(Extracted records)
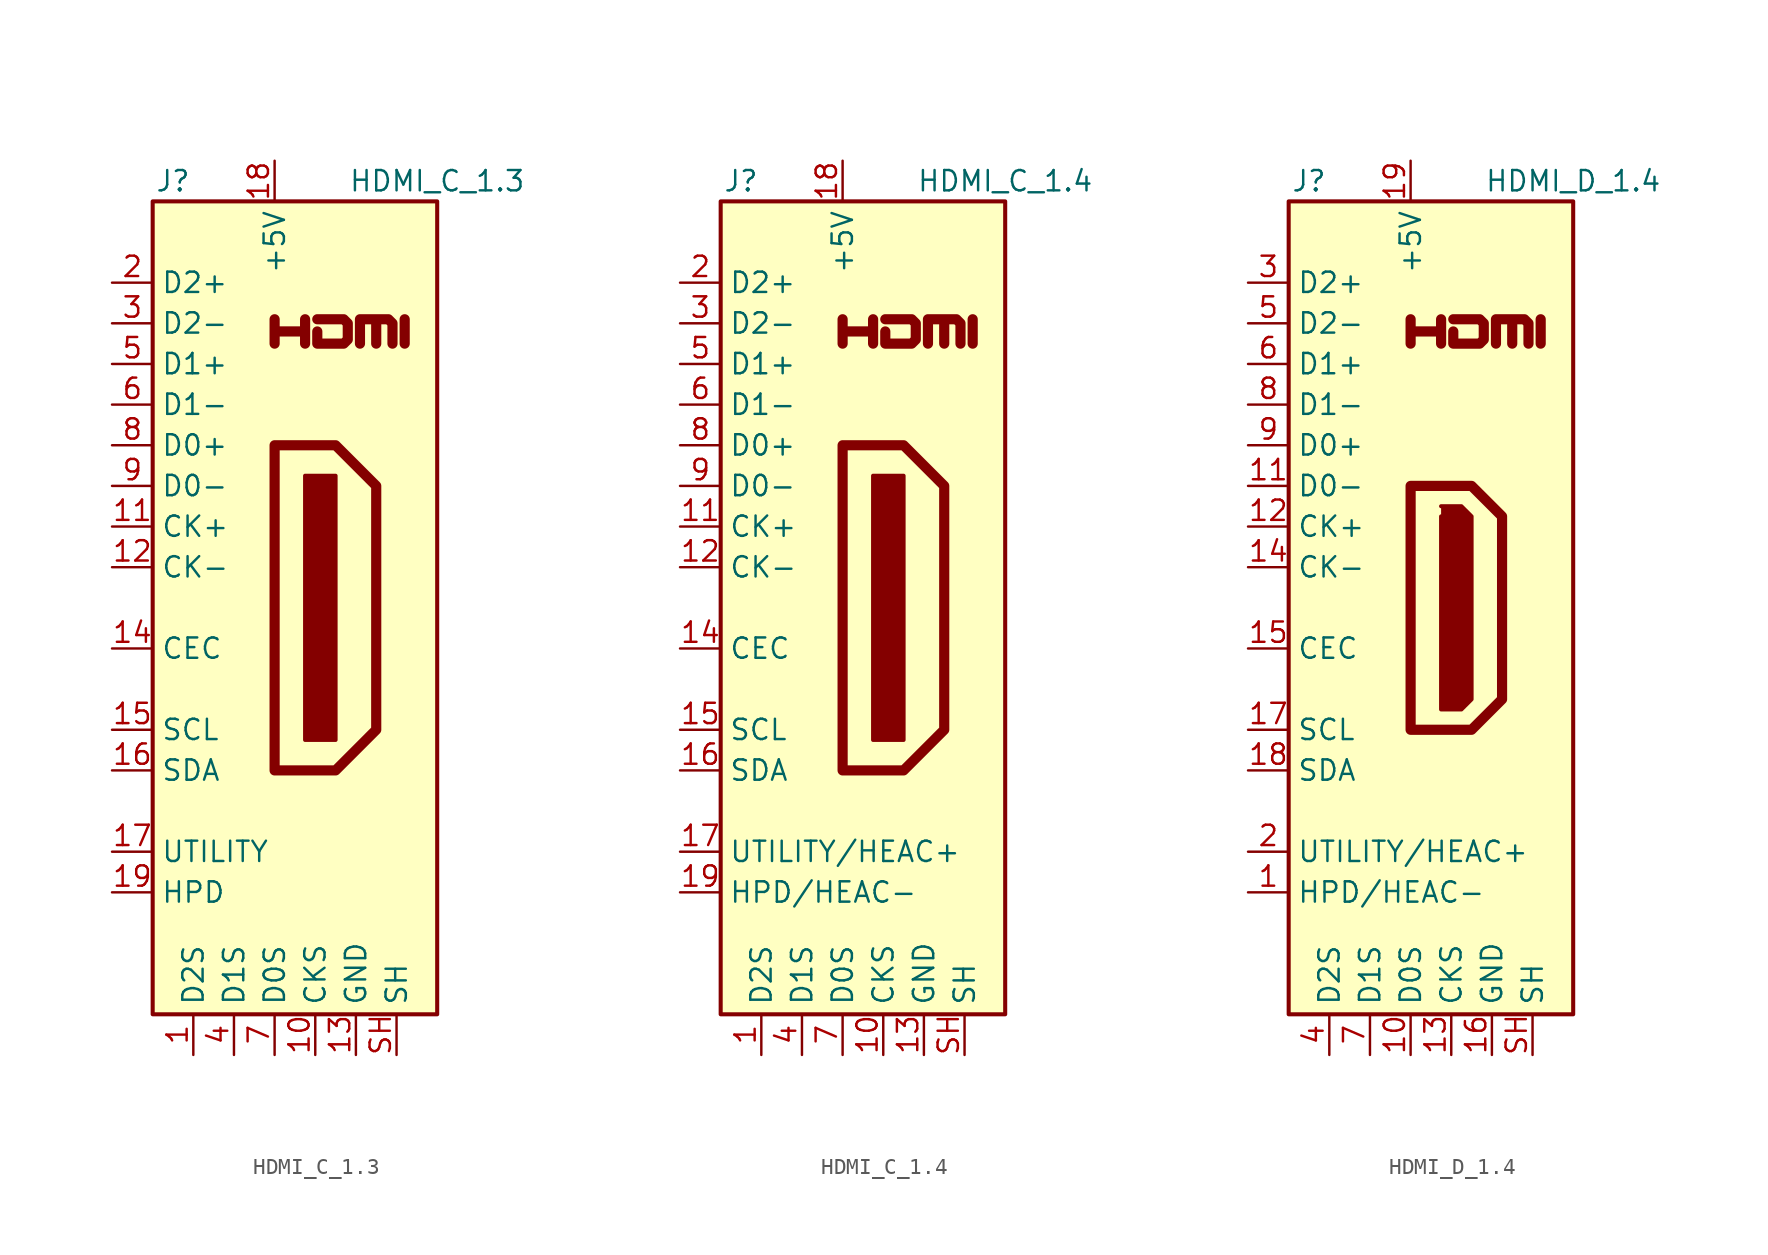
<source format=kicad_sym>
(kicad_symbol_lib
  (version 20200908)
  (generator kicad_symbol_editor)
  (symbol "Connector:HDMI_C_1.3"
    (property "Reference" "J"
      (at -6.35 26.67 0)
      (effects (font (size 1.27 1.27))))
    (property "Value" "HDMI_C_1.3"
      (at 10.16 26.67 0)
      (effects (font (size 1.27 1.27))))
    (symbol "HDMI_C_1.3_0_1"
      (rectangle (start -7.62 25.4) (end 10.16 -25.4) (stroke (width 0.254)) (fill (type background)))
      (rectangle (start 1.905 8.255) (end 3.81 -8.255) (stroke (width 0.254)) (fill (type outline)))
      (polyline (pts (xy 0 10.16) (xy 3.81 10.16) (xy 6.35 7.62) (xy 6.35 -7.62) (xy 3.81 -10.16) (xy 0 -10.16) (xy 0 10.16)) (stroke (width 0.635)) (fill (type none)))
      (polyline (pts (xy 5.334 16.51) (xy 5.334 18.034) (xy 6.35 18.034) (xy 6.35 16.51) (xy 6.35 18.034) (xy 7.112 18.034) (xy 7.366 17.78) (xy 7.366 16.51)) (stroke (width 0.635)) (fill (type none))))
    (symbol "HDMI_C_1.3_0_0"
      (polyline (pts (xy 8.128 16.51) (xy 8.128 18.034)) (stroke (width 0.635)) (fill (type none)))
      (polyline (pts (xy 0 16.51) (xy 0 18.034) (xy 0 17.272) (xy 1.905 17.272) (xy 1.905 18.034) (xy 1.905 16.51)) (stroke (width 0.635)) (fill (type none)))
      (polyline (pts (xy 2.667 18.034) (xy 4.318 18.034) (xy 4.572 17.78) (xy 4.572 16.764) (xy 4.318 16.51) (xy 2.667 16.51) (xy 2.667 17.272)) (stroke (width 0.635)) (fill (type none))))
    (symbol "HDMI_C_1.3_1_1"
      (pin power_in line (at -5.08 -27.94 90) (length 2.54) (name "D2S" (effects (font (size 1.27 1.27)))) (number "1" (effects (font (size 1.27 1.27)))))
      (pin power_in line (at 2.54 -27.94 90) (length 2.54) (name "CKS" (effects (font (size 1.27 1.27)))) (number "10" (effects (font (size 1.27 1.27)))))
      (pin passive line (at -10.16 5.08 0) (length 2.54) (name "CK+" (effects (font (size 1.27 1.27)))) (number "11" (effects (font (size 1.27 1.27)))))
      (pin passive line (at -10.16 2.54 0) (length 2.54) (name "CK-" (effects (font (size 1.27 1.27)))) (number "12" (effects (font (size 1.27 1.27)))))
      (pin power_in line (at 5.08 -27.94 90) (length 2.54) (name "GND" (effects (font (size 1.27 1.27)))) (number "13" (effects (font (size 1.27 1.27)))))
      (pin bidirectional line (at -10.16 -2.54 0) (length 2.54) (name "CEC" (effects (font (size 1.27 1.27)))) (number "14" (effects (font (size 1.27 1.27)))))
      (pin passive line (at -10.16 -7.62 0) (length 2.54) (name "SCL" (effects (font (size 1.27 1.27)))) (number "15" (effects (font (size 1.27 1.27)))))
      (pin bidirectional line (at -10.16 -10.16 0) (length 2.54) (name "SDA" (effects (font (size 1.27 1.27)))) (number "16" (effects (font (size 1.27 1.27)))))
      (pin passive line (at -10.16 -15.24 0) (length 2.54) (name "UTILITY" (effects (font (size 1.27 1.27)))) (number "17" (effects (font (size 1.27 1.27)))))
      (pin power_in line (at 0 27.94 270) (length 2.54) (name "+5V" (effects (font (size 1.27 1.27)))) (number "18" (effects (font (size 1.27 1.27)))))
      (pin passive line (at -10.16 -17.78 0) (length 2.54) (name "HPD" (effects (font (size 1.27 1.27)))) (number "19" (effects (font (size 1.27 1.27)))))
      (pin passive line (at -10.16 20.32 0) (length 2.54) (name "D2+" (effects (font (size 1.27 1.27)))) (number "2" (effects (font (size 1.27 1.27)))))
      (pin passive line (at -10.16 17.78 0) (length 2.54) (name "D2-" (effects (font (size 1.27 1.27)))) (number "3" (effects (font (size 1.27 1.27)))))
      (pin power_in line (at -2.54 -27.94 90) (length 2.54) (name "D1S" (effects (font (size 1.27 1.27)))) (number "4" (effects (font (size 1.27 1.27)))))
      (pin passive line (at -10.16 15.24 0) (length 2.54) (name "D1+" (effects (font (size 1.27 1.27)))) (number "5" (effects (font (size 1.27 1.27)))))
      (pin passive line (at -10.16 12.7 0) (length 2.54) (name "D1-" (effects (font (size 1.27 1.27)))) (number "6" (effects (font (size 1.27 1.27)))))
      (pin power_in line (at 0 -27.94 90) (length 2.54) (name "D0S" (effects (font (size 1.27 1.27)))) (number "7" (effects (font (size 1.27 1.27)))))
      (pin passive line (at -10.16 10.16 0) (length 2.54) (name "D0+" (effects (font (size 1.27 1.27)))) (number "8" (effects (font (size 1.27 1.27)))))
      (pin passive line (at -10.16 7.62 0) (length 2.54) (name "D0-" (effects (font (size 1.27 1.27)))) (number "9" (effects (font (size 1.27 1.27)))))
      (pin passive line (at 7.62 -27.94 90) (length 2.54) (name "SH" (effects (font (size 1.27 1.27)))) (number "SH" (effects (font (size 1.27 1.27)))))))
  (symbol "Connector:HDMI_C_1.4"
    (property "Reference" "J"
      (at -6.35 26.67 0)
      (effects (font (size 1.27 1.27))))
    (property "Value" "HDMI_C_1.4"
      (at 10.16 26.67 0)
      (effects (font (size 1.27 1.27))))
    (symbol "HDMI_C_1.4_0_1"
      (rectangle (start -7.62 25.4) (end 10.16 -25.4) (stroke (width 0.254)) (fill (type background)))
      (rectangle (start 1.905 8.255) (end 3.81 -8.255) (stroke (width 0.254)) (fill (type outline)))
      (polyline (pts (xy 0 10.16) (xy 3.81 10.16) (xy 6.35 7.62) (xy 6.35 -7.62) (xy 3.81 -10.16) (xy 0 -10.16) (xy 0 10.16)) (stroke (width 0.635)) (fill (type none)))
      (polyline (pts (xy 5.334 16.51) (xy 5.334 18.034) (xy 6.35 18.034) (xy 6.35 16.51) (xy 6.35 18.034) (xy 7.112 18.034) (xy 7.366 17.78) (xy 7.366 16.51)) (stroke (width 0.635)) (fill (type none))))
    (symbol "HDMI_C_1.4_0_0"
      (polyline (pts (xy 8.128 16.51) (xy 8.128 18.034)) (stroke (width 0.635)) (fill (type none)))
      (polyline (pts (xy 0 16.51) (xy 0 18.034) (xy 0 17.272) (xy 1.905 17.272) (xy 1.905 18.034) (xy 1.905 16.51)) (stroke (width 0.635)) (fill (type none)))
      (polyline (pts (xy 2.667 18.034) (xy 4.318 18.034) (xy 4.572 17.78) (xy 4.572 16.764) (xy 4.318 16.51) (xy 2.667 16.51) (xy 2.667 17.272)) (stroke (width 0.635)) (fill (type none))))
    (symbol "HDMI_C_1.4_1_1"
      (pin power_in line (at -5.08 -27.94 90) (length 2.54) (name "D2S" (effects (font (size 1.27 1.27)))) (number "1" (effects (font (size 1.27 1.27)))))
      (pin power_in line (at 2.54 -27.94 90) (length 2.54) (name "CKS" (effects (font (size 1.27 1.27)))) (number "10" (effects (font (size 1.27 1.27)))))
      (pin passive line (at -10.16 5.08 0) (length 2.54) (name "CK+" (effects (font (size 1.27 1.27)))) (number "11" (effects (font (size 1.27 1.27)))))
      (pin passive line (at -10.16 2.54 0) (length 2.54) (name "CK-" (effects (font (size 1.27 1.27)))) (number "12" (effects (font (size 1.27 1.27)))))
      (pin power_in line (at 5.08 -27.94 90) (length 2.54) (name "GND" (effects (font (size 1.27 1.27)))) (number "13" (effects (font (size 1.27 1.27)))))
      (pin bidirectional line (at -10.16 -2.54 0) (length 2.54) (name "CEC" (effects (font (size 1.27 1.27)))) (number "14" (effects (font (size 1.27 1.27)))))
      (pin passive line (at -10.16 -7.62 0) (length 2.54) (name "SCL" (effects (font (size 1.27 1.27)))) (number "15" (effects (font (size 1.27 1.27)))))
      (pin bidirectional line (at -10.16 -10.16 0) (length 2.54) (name "SDA" (effects (font (size 1.27 1.27)))) (number "16" (effects (font (size 1.27 1.27)))))
      (pin passive line (at -10.16 -15.24 0) (length 2.54) (name "UTILITY/HEAC+" (effects (font (size 1.27 1.27)))) (number "17" (effects (font (size 1.27 1.27)))))
      (pin power_in line (at 0 27.94 270) (length 2.54) (name "+5V" (effects (font (size 1.27 1.27)))) (number "18" (effects (font (size 1.27 1.27)))))
      (pin passive line (at -10.16 -17.78 0) (length 2.54) (name "HPD/HEAC-" (effects (font (size 1.27 1.27)))) (number "19" (effects (font (size 1.27 1.27)))))
      (pin passive line (at -10.16 20.32 0) (length 2.54) (name "D2+" (effects (font (size 1.27 1.27)))) (number "2" (effects (font (size 1.27 1.27)))))
      (pin passive line (at -10.16 17.78 0) (length 2.54) (name "D2-" (effects (font (size 1.27 1.27)))) (number "3" (effects (font (size 1.27 1.27)))))
      (pin power_in line (at -2.54 -27.94 90) (length 2.54) (name "D1S" (effects (font (size 1.27 1.27)))) (number "4" (effects (font (size 1.27 1.27)))))
      (pin passive line (at -10.16 15.24 0) (length 2.54) (name "D1+" (effects (font (size 1.27 1.27)))) (number "5" (effects (font (size 1.27 1.27)))))
      (pin passive line (at -10.16 12.7 0) (length 2.54) (name "D1-" (effects (font (size 1.27 1.27)))) (number "6" (effects (font (size 1.27 1.27)))))
      (pin power_in line (at 0 -27.94 90) (length 2.54) (name "D0S" (effects (font (size 1.27 1.27)))) (number "7" (effects (font (size 1.27 1.27)))))
      (pin passive line (at -10.16 10.16 0) (length 2.54) (name "D0+" (effects (font (size 1.27 1.27)))) (number "8" (effects (font (size 1.27 1.27)))))
      (pin passive line (at -10.16 7.62 0) (length 2.54) (name "D0-" (effects (font (size 1.27 1.27)))) (number "9" (effects (font (size 1.27 1.27)))))
      (pin passive line (at 7.62 -27.94 90) (length 2.54) (name "SH" (effects (font (size 1.27 1.27)))) (number "SH" (effects (font (size 1.27 1.27)))))))
  (symbol "Connector:HDMI_D_1.4"
    (property "Reference" "J"
      (at -6.35 26.67 0)
      (effects (font (size 1.27 1.27))))
    (property "Value" "HDMI_D_1.4"
      (at 10.16 26.67 0)
      (effects (font (size 1.27 1.27))))
    (symbol "HDMI_D_1.4_0_1"
      (rectangle (start -7.62 25.4) (end 10.16 -25.4) (stroke (width 0.254)) (fill (type background)))
      (polyline (pts (xy 0 7.62) (xy 3.81 7.62) (xy 5.715 5.715) (xy 5.715 -5.715) (xy 3.81 -7.62) (xy 0 -7.62) (xy 0 7.62)) (stroke (width 0.635)) (fill (type none)))
      (polyline (pts (xy 1.905 6.35) (xy 3.175 6.35) (xy 3.81 5.715) (xy 3.81 -5.715) (xy 3.175 -6.35) (xy 1.905 -6.35) (xy 1.905 5.715)) (stroke (width 0.254)) (fill (type outline)))
      (polyline (pts (xy 5.334 16.51) (xy 5.334 18.034) (xy 6.35 18.034) (xy 6.35 16.51) (xy 6.35 18.034) (xy 7.112 18.034) (xy 7.366 17.78) (xy 7.366 16.51)) (stroke (width 0.635)) (fill (type none))))
    (symbol "HDMI_D_1.4_0_0"
      (polyline (pts (xy 8.128 16.51) (xy 8.128 18.034)) (stroke (width 0.635)) (fill (type none)))
      (polyline (pts (xy 0 16.51) (xy 0 18.034) (xy 0 17.272) (xy 1.905 17.272) (xy 1.905 18.034) (xy 1.905 16.51)) (stroke (width 0.635)) (fill (type none)))
      (polyline (pts (xy 2.667 18.034) (xy 4.318 18.034) (xy 4.572 17.78) (xy 4.572 16.764) (xy 4.318 16.51) (xy 2.667 16.51) (xy 2.667 17.272)) (stroke (width 0.635)) (fill (type none))))
    (symbol "HDMI_D_1.4_1_1"
      (pin passive line (at -10.16 -17.78 0) (length 2.54) (name "HPD/HEAC-" (effects (font (size 1.27 1.27)))) (number "1" (effects (font (size 1.27 1.27)))))
      (pin power_in line (at 0 -27.94 90) (length 2.54) (name "D0S" (effects (font (size 1.27 1.27)))) (number "10" (effects (font (size 1.27 1.27)))))
      (pin passive line (at -10.16 7.62 0) (length 2.54) (name "D0-" (effects (font (size 1.27 1.27)))) (number "11" (effects (font (size 1.27 1.27)))))
      (pin passive line (at -10.16 5.08 0) (length 2.54) (name "CK+" (effects (font (size 1.27 1.27)))) (number "12" (effects (font (size 1.27 1.27)))))
      (pin power_in line (at 2.54 -27.94 90) (length 2.54) (name "CKS" (effects (font (size 1.27 1.27)))) (number "13" (effects (font (size 1.27 1.27)))))
      (pin passive line (at -10.16 2.54 0) (length 2.54) (name "CK-" (effects (font (size 1.27 1.27)))) (number "14" (effects (font (size 1.27 1.27)))))
      (pin bidirectional line (at -10.16 -2.54 0) (length 2.54) (name "CEC" (effects (font (size 1.27 1.27)))) (number "15" (effects (font (size 1.27 1.27)))))
      (pin power_in line (at 5.08 -27.94 90) (length 2.54) (name "GND" (effects (font (size 1.27 1.27)))) (number "16" (effects (font (size 1.27 1.27)))))
      (pin passive line (at -10.16 -7.62 0) (length 2.54) (name "SCL" (effects (font (size 1.27 1.27)))) (number "17" (effects (font (size 1.27 1.27)))))
      (pin bidirectional line (at -10.16 -10.16 0) (length 2.54) (name "SDA" (effects (font (size 1.27 1.27)))) (number "18" (effects (font (size 1.27 1.27)))))
      (pin power_in line (at 0 27.94 270) (length 2.54) (name "+5V" (effects (font (size 1.27 1.27)))) (number "19" (effects (font (size 1.27 1.27)))))
      (pin passive line (at -10.16 -15.24 0) (length 2.54) (name "UTILITY/HEAC+" (effects (font (size 1.27 1.27)))) (number "2" (effects (font (size 1.27 1.27)))))
      (pin passive line (at -10.16 20.32 0) (length 2.54) (name "D2+" (effects (font (size 1.27 1.27)))) (number "3" (effects (font (size 1.27 1.27)))))
      (pin power_in line (at -5.08 -27.94 90) (length 2.54) (name "D2S" (effects (font (size 1.27 1.27)))) (number "4" (effects (font (size 1.27 1.27)))))
      (pin passive line (at -10.16 17.78 0) (length 2.54) (name "D2-" (effects (font (size 1.27 1.27)))) (number "5" (effects (font (size 1.27 1.27)))))
      (pin passive line (at -10.16 15.24 0) (length 2.54) (name "D1+" (effects (font (size 1.27 1.27)))) (number "6" (effects (font (size 1.27 1.27)))))
      (pin power_in line (at -2.54 -27.94 90) (length 2.54) (name "D1S" (effects (font (size 1.27 1.27)))) (number "7" (effects (font (size 1.27 1.27)))))
      (pin passive line (at -10.16 12.7 0) (length 2.54) (name "D1-" (effects (font (size 1.27 1.27)))) (number "8" (effects (font (size 1.27 1.27)))))
      (pin passive line (at -10.16 10.16 0) (length 2.54) (name "D0+" (effects (font (size 1.27 1.27)))) (number "9" (effects (font (size 1.27 1.27)))))
      (pin passive line (at 7.62 -27.94 90) (length 2.54) (name "SH" (effects (font (size 1.27 1.27)))) (number "SH" (effects (font (size 1.27 1.27))))))))
</source>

WORK INSTRUCTIONS - Your answer should consist of the lines above that hold the word "Value", copied exactly.

SOLUTION TO THE PROBLEM -
    (property "Value" "HDMI_C_1.3"
    (property "Value" "HDMI_C_1.4"
    (property "Value" "HDMI_D_1.4"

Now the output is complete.